Government attorneys argued in federal court Monday that Occupy Minnesota protesters voluntarily participated in a law enforcement training program when they allegedly got high at the behest of police last year.

The activists are suing a number of police officers and departments across the state, claiming they were subjects of an experiment that violated their constitutional due process and free speech rights. They say police gave them marijuana in April 2012 as part of a state Drug Recognition Evaluator (DRE) program that trains officers how to spot symptoms of intoxication.

"They used these kids as things," Alan Milstein, an attorney for the plaintiffs, told a federal judge Monday. "They used them as guinea pigs … and that's wrong."

Attorneys for the law enforcement agencies said the protesters willingly took part in the evaluation and were aware of what it entailed. They have not conceded that any officers gave protesters drugs.
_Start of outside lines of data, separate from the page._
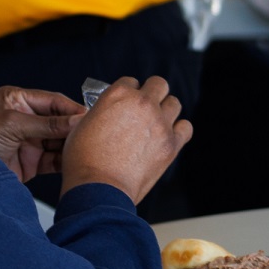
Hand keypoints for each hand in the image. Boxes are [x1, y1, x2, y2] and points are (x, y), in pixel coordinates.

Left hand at [0, 87, 84, 181]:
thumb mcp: (12, 124)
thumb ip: (46, 124)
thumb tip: (78, 120)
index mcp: (17, 101)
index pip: (53, 101)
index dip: (73, 109)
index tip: (91, 117)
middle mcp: (25, 119)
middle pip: (60, 122)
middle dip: (75, 129)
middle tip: (94, 135)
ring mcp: (28, 141)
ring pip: (59, 142)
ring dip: (72, 146)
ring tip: (88, 150)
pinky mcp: (30, 162)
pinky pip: (54, 160)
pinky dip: (65, 162)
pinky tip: (76, 163)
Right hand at [59, 75, 191, 203]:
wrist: (98, 187)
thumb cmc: (85, 160)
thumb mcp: (83, 125)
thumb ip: (101, 113)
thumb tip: (108, 115)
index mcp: (118, 94)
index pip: (131, 81)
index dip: (128, 92)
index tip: (125, 103)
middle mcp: (142, 104)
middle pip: (158, 84)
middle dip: (152, 93)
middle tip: (145, 107)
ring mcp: (160, 123)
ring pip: (174, 103)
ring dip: (165, 110)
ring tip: (156, 122)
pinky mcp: (171, 144)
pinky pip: (186, 127)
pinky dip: (179, 130)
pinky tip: (168, 136)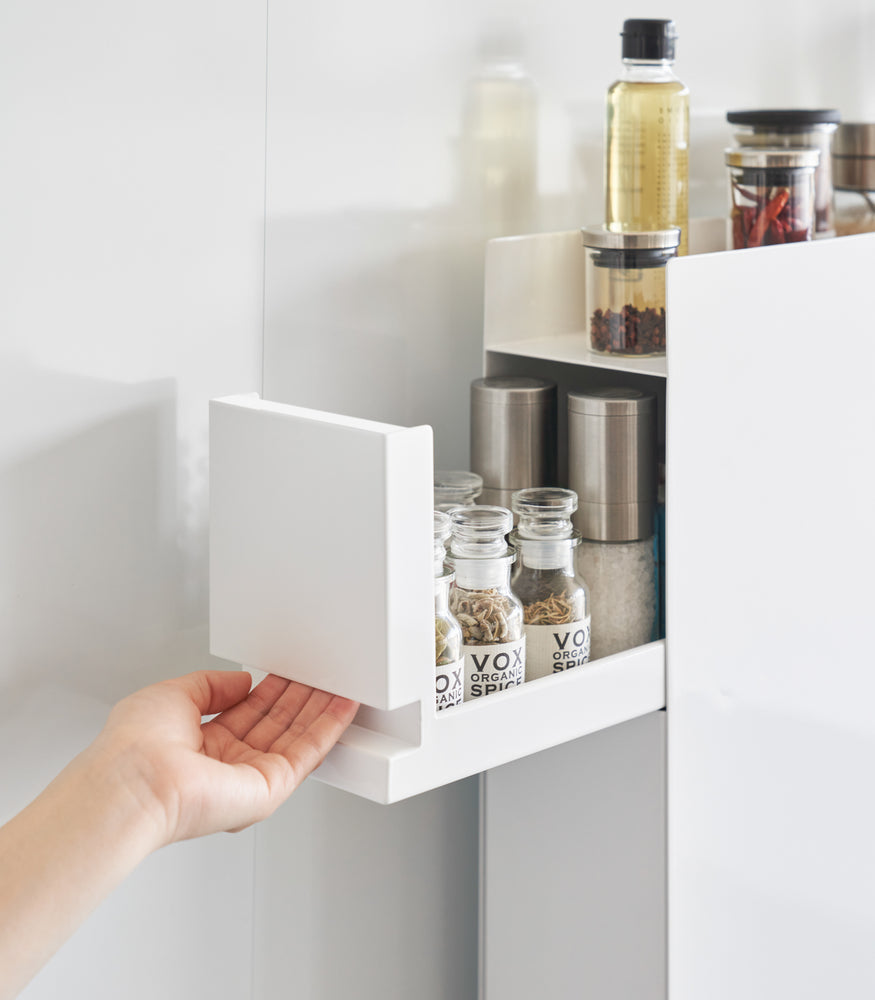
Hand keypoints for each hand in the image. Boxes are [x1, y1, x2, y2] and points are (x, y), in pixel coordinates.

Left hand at [89, 670, 358, 846]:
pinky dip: (329, 729)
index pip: (248, 713)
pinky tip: (343, 707)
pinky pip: (307, 755)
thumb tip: (242, 681)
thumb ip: (210, 685)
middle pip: (277, 725)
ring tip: (342, 685)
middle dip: (302, 697)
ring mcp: (250, 779)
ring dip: (322, 710)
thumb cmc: (135, 748)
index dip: (273, 689)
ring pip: (298, 738)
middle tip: (324, 674)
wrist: (135, 782)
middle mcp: (226, 765)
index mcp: (200, 745)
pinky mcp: (269, 790)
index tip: (291, 671)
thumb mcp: (172, 694)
Monday's hearing on a motion to dismiss the civil case comes 10 months after the Hennepin County attorney's office opted not to charge any officers with criminal wrongdoing, citing a lack of evidence. The DRE program resumed this June, after a yearlong hiatus, with an important tweak: Officers will now go to California to study intoxicated people.

The DRE program is practiced by law enforcement agencies across the country. Normally, however, officers seek out and examine people who are already impaired.

But the suit alleges, for example, that they gave one activist, Forest Olivier, large quantities of marijuana in the back of a squad car and took him to a testing facility to be evaluated.

Jason Hiveley, an attorney representing several government defendants, said those who took part "knew exactly what they were getting into." Rather than an "experiment," he said this was merely an "evaluation of individuals who are using marijuana."

Milstein, who is based in New Jersey and counts clinical trial litigation among his specialties, countered that the activists were not acting on their own volition, instead calling it coercion.

Much of the discussion during Monday's hearing centered around the alleged First Amendment infringement. The activists claim they were targeted for evaluation because they were protesting, but they must prove it had a chilling effect on other Occupy Minnesota participants.

"These individuals not only had a right to stay, but they went right back to what they were doing," Hiveley said.

The judge in the case, Franklin L. Noel, will weigh the arguments and make a ruling on the motion to dismiss.